As to two of the appellants the report was properly excluded. The declarations of taking of the property of appellants Norair Realty Company and Olga Rup-pert May, et al., were filed on October 18, 1962. Appellant H & R Corporation had two pieces of property taken, one on October 18, 1962, and one on January 16, 1963. The report of the Zoning Advisory Council was submitted to the Zoning Commission on December 10, 1962. It seems clear that the report had not been written on October 18, 1962, so that it cannot go to establish the value of the land taken on that date.
The decision of the District Court is
Reversed and the cases remanded for further proceedings not inconsistent with this opinion.

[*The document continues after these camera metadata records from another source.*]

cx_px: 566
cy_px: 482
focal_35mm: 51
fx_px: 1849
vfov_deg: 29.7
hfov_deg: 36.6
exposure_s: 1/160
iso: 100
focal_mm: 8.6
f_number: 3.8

. Strictly speaking, the issue is not whether there is a reasonable possibility of rezoning at the time of taking; the issue is whether knowledgeable buyers thought that there was a reasonable possibility of rezoning at that time. Henee, a decision by the Zoning Commission that the property would or would not be rezoned, if such decision had not been made public at the time of taking, would not itself be relevant to this inquiry. Cf. Rapid Transit Co. v. United States, 295 F.2d 465, 466 (10th Cir. 1961); United States v. Meadow Brook Club, 259 F.2d 41, 45 (2d Cir.), cert. denied, 358 U.S. 921, 79 S.Ct. 290, 3 L.Ed.2d 239 (1958). These eases seem to focus on the question of the actual probability of a zoning change at the time of taking. While this approach is at odds with the fair market value standard, it would probably make no difference in most cases. Generally, a policy of the Zoning Commission would be well-known and would have an impact on fair market value.
. One Government witness testified:
“I don’t think the Zoning Commission, to the best of my knowledge, ever adopts any official position except with respect to specific properties.”

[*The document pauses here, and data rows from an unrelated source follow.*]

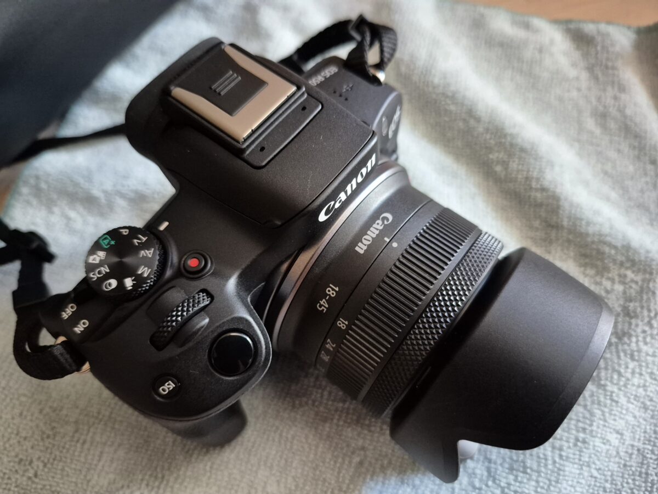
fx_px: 437
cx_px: 329
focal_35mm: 23
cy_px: 247
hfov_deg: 73.9
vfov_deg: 58.9
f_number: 1.8
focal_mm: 5.4
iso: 1600
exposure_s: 1/50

. The Zoning Advisory Council is a statutory body, established to advise the Zoning Commission concerning proposed amendments to the Commission’s regulations and maps. See D.C.Code § 5-417 (1961).
. The Advisory Council report of December 10, 1962, contains statements purporting to characterize Commission policy and a previous staff report. While we think that these statements are inadmissible, except to show what the Advisory Council considered the Commission’s policy to be, it is open to the appellants to try to prove Commission policy by the introduction of competent evidence in a new trial.
Dissenting Opinion
(dissenting) :
My colleagues conclude that the District Court erred in its exclusion of a December 10, 1962 report of the Zoning Advisory Council, the text of which they have quoted. The proffer rested upon the ground that the report contained a statement of policy by the Zoning Commission. Apparently the Zoning Commission had never acted on the report submitted by the Council. There was no showing that any of the property owners in the affected area had ever applied for a change in zoning. There was no evidence that the Zoning Commission had adopted or even contemplated a change in policy. The District’s appraisers had submitted their opinions as to the highest and best use of the land without regard to any possibility, either reasonably or remote, that in the future some higher value might be attributed to the property because of a zoning change. Thus the “report” was not rebuttal.

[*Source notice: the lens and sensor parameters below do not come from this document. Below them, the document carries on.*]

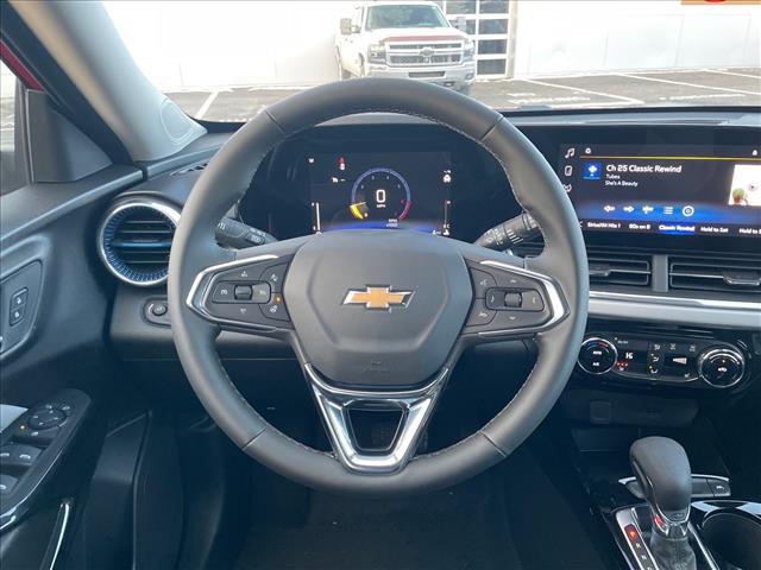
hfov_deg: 67.3
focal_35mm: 26
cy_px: 285
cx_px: 380
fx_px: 572
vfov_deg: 53.1
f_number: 1.6
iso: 500
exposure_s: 1/53
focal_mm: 4.2
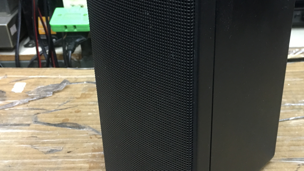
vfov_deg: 25.4
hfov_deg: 43.3
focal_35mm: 47
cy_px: 85
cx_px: 196
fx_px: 379
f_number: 2.2
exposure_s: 1/10
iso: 100
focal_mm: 4.15
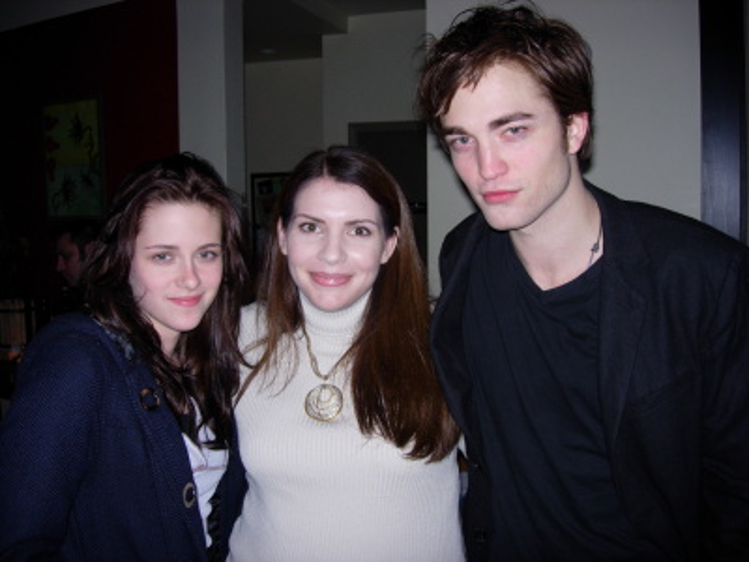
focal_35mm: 38
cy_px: 281
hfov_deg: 49.0
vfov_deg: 37.7
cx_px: 374
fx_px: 822
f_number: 2.8
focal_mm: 7.8
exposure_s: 1/64
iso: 79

The Supreme Court has told us that “The highest and most profitable use for which the property is adaptable and needed or likely to be needed in the reasonably near future is to be considered, not necessarily as the measure of value, but to the full extent that the prospect of demand for such use affects the market value while the property is privately held.”1
Here, quite in accord with the rule the jury was instructed that it was not limited in considering value to the use to which the property was being put. On the contrary,
“[Y]ou [the jurors] have a right to consider the most advantageous and the most valuable use of which that property was or is capable. For example, if the whole or any part of the property is peculiarly adopted [sic] by its zoning, its location, its surroundings or its natural advantages, or by its intrinsic character or some other circumstance to some particular use which gives it a higher market value than it would otherwise have, that circumstance may be considered in determining the fair market value.”
The trial judge continued:
“By the most valuable use or uses to which the property can be or may be put is meant either some existing use or one which the evidence shows is so reasonably likely in the near future that the availability of the property for that use would affect its fair market price, and would be taken into account by a purchaser under fair market conditions.” (Emphasis supplied.)
In the Olson case, a unanimous Court added:
“The determination is to be made in the light of all facts affecting the market value that are shown by the evidence taken in connection with those of such general notoriety as not to require proof. Elements affecting value that depend upon events or combinations of occurrences*745 which, while within the realm of possibility, are not fairly shown to be reasonably probable, should be excluded from consideration for that would be to allow mere speculation and conjecture to become a guide for the ascertainment of value — a thing to be condemned in business transactions as well as in judicial ascertainment of truth.” (Emphasis supplied.)2
The trial judge excluded the proffered report and in my view, his ruling was quite within the guidelines thus spelled out. He could readily discern the absence of foundation for its admissibility. He could see the infirmities noted by my colleagues — -as they were bound to do on this record:
“It is true that this report related to different property than that here at issue; that the Advisory Council is not the ultimate policy-making body; that the staff of the Zoning Commission may not have been correctly quoted. * *
The majority opinion at that point should have gone on to say that the reference to the views of the staff and its “assumption” as to Commission policy at best was only hearsay.
“All Commission members were reminded by the staff that expansion of the R-5-D district [zoned for high rise apartment houses] is essential. This, is a conclusion based on the assumption that Commission policy endorsing high rise apartment development peripheral to the Central Business District is sound and that the rate of construction reached during 1960-61 ought to be maintained.”
There was no showing on this record that the Council’s “report” had even been announced prior to the time of the second H. & R. Corporation taking on January 16, 1963,
I fail to understand how any such “report,” subject to the various infirmities I have mentioned, can be deemed to constitute relevant evidence to establish a substantial possibility, much less a “reasonable probability,” that rezoning would be based upon it and that higher valuations might thereupon follow.
I believe that the ruling of the trial judge was not erroneous and that his charge, taken as a whole, was adapted to the issues and fairly instructed the jury as to the proper basis for ascertainment of its awards. I would affirm the judgments.
. Olson v. United States, 292 U.S. 246, 255, 54 S.Ct. 704, 708, 78 L.Ed. 1236 (1934).
. Id. at 257, 54 S.Ct. at 709.
. My colleagues say that such statements “were inadmissible.”
. My colleagues concede that as to “two of the appellants the report was properly excluded” because the takings had occurred before the date of the Council’s report, December 10, 1962.
. Even at a risk approaching sheer speculation, the trial judge had allowed the appellants’ experts to testify that one of the factors they used in reaching fair market value was the expectation of a change in zoning. The judge, therefore, went as far as he properly could, in my view, when he instructed the jury thus:
“You are to determine fair market value as though this proceeding had never been brought, as though there was a voluntary sale between a willing seller and a willing buyer, the seller not being compelled to sell and the buyer not being compelled to buy, and I repeat, on the assumption that both the potential buyer and seller were knowledgeable of all of the elements of value involved in the transaction.”